Police: Airport Shooting Likely Case of Workplace Revenge

OKLAHOMA CITY (AP) —
Oklahoma City police officers gather information from vehicles leaving Will Rogers World Airport in Oklahoma City on Tuesday.The airport was put on lockdown after a shooting in the main terminal. (Steve Gooch/The Oklahoman via AP)
Oklahoma City police officers gather information from vehicles leaving Will Rogers World Airport in Oklahoma City on Tuesday.The airport was put on lockdown after a shooting in the main terminal. (Steve Gooch/The Oklahoman via AP)

A man who gunned down a Southwest Airlines employee outside of Oklahoma City’s airport likely killed the victim in retaliation for circumstances that led to the attacker leaving his job with the airline last year, police said Wednesday.
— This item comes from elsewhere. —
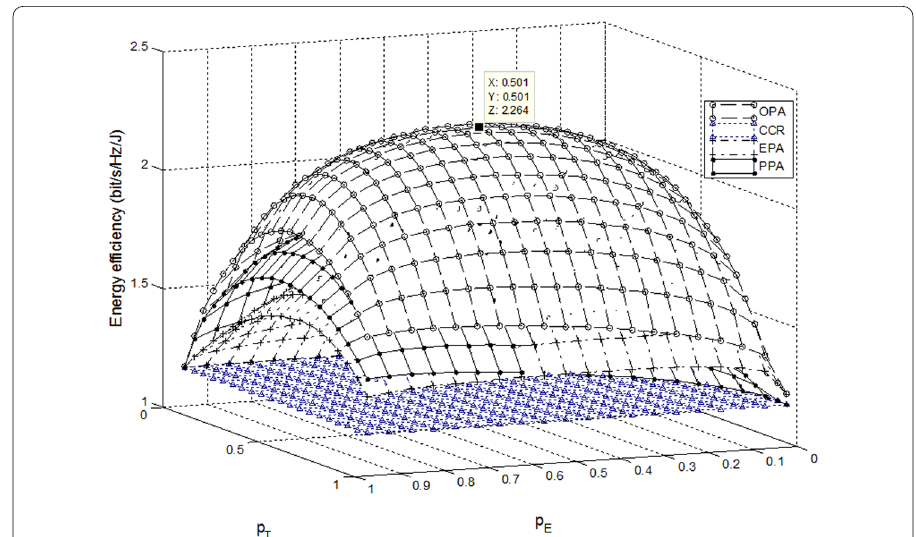
Fig. 4 Energy efficiency for NSCRS with OPA, PPA, and EPA compared to CCR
Lloyd Dean Buie, 45, killed 52-year-old Michael Winchester on Tuesday as Winchester was leaving work for the day and walking to an employee parking lot, police Capt. Paco Balderrama said at a news conference. Buie fired the shot from the fourth floor of a parking garage when Winchester was about 50 yards away, he said. Buie was later found dead in his pickup truck in the garage.

Buie resigned from Southwest Airlines in April 2015. Balderrama said Winchester wasn’t Buie’s immediate supervisor, and though the circumstances surrounding Buie’s departure were not immediately available, he said investigators believe they were the reason behind the attack.

Winchester’s address is listed as Washington, Oklahoma, about 35 miles south of the airport.

The 1 p.m. shooting set off a scramble at Will Rogers World Airport, with police immediately closing the sprawling complex and asking passengers inside to seek cover. They diverted incoming flights and refused to give already-loaded aircraft permission to leave. There were concerns the gunman might have entered the terminal and mingled among passengers or employees.

Police found Buie’s red pickup truck in the parking garage about three hours after the shooting. They used a robot to determine he was dead inside it before giving the all-clear.

The attack led to the cancellation of 25 flights. Normal airport operations resumed Wednesday.

The airport handles between 7,000 and 8,000 passengers daily for Alaska, Delta, Southwest and United Airlines, and has a separate terminal that serves as a transfer center for federal inmates. A jet carrying inmates to the transfer site was allowed to land while the rest of the airport was shuttered.